The distinction here is this: creationism is Christian proselytizing, a no-no for government bureaucrats. Intelligent Design is so clearly a thinly veiled version of creationism that it’s forbidden too. Darwinism, however, is simply science. School districts are free to stop teaching science if they want, but if they do teach it, they have to teach Darwinism just as much as they have to teach Newtonian mechanics, Boyle’s law, and the theory of relativity.
Does this position run the risk of infuriating Christian fundamentalists and provoking a backlash? Of course it does. It already has. And yet I find myself unconvinced that that’s sufficient reason to back down on this. There’s plenty of crackpot science out there, and public schools should no more be allowed to teach Intelligent Design than they should be allowed to tell students that pi equals 3. Even if Nathan is right, that’s a bridge I just can’t cross.
UPDATE: Matt Yglesias weighs in on Nathan’s side: “Dependence on the courts makes liberals fat and lazy.

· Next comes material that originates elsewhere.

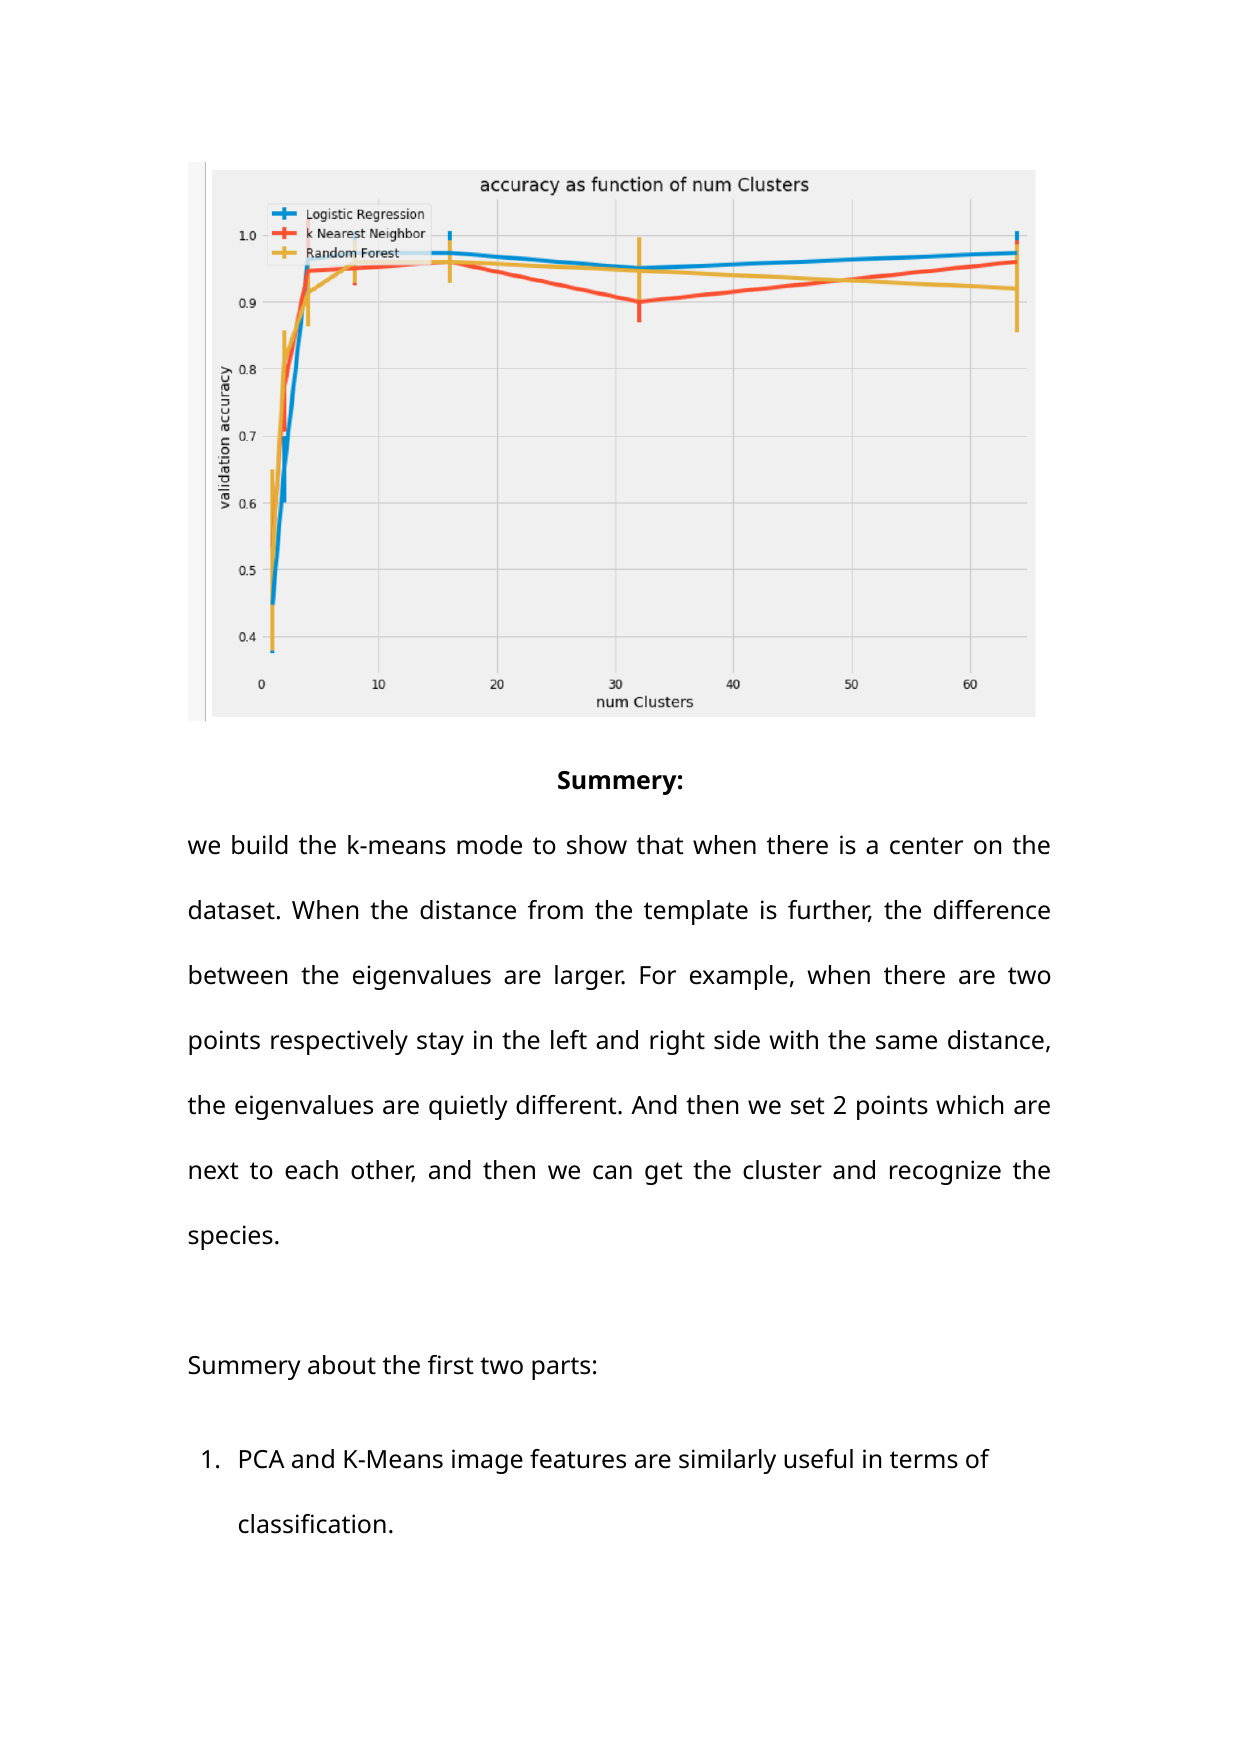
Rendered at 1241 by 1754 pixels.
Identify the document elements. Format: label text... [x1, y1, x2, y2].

Important political fights are won on the airwaves, on the op-ed pages, in the streets, and at the ballot box. The “culture wars” fights are largely winnable, but only if you play the game and learn to play it well.”
UPDATE 2: The invaluable Sam Heldman, now blogging once again, has a different take: if liberal judges really do invite conservative backlash, why is it that conservative judges don’t invite liberal backlash? And he’s got an example!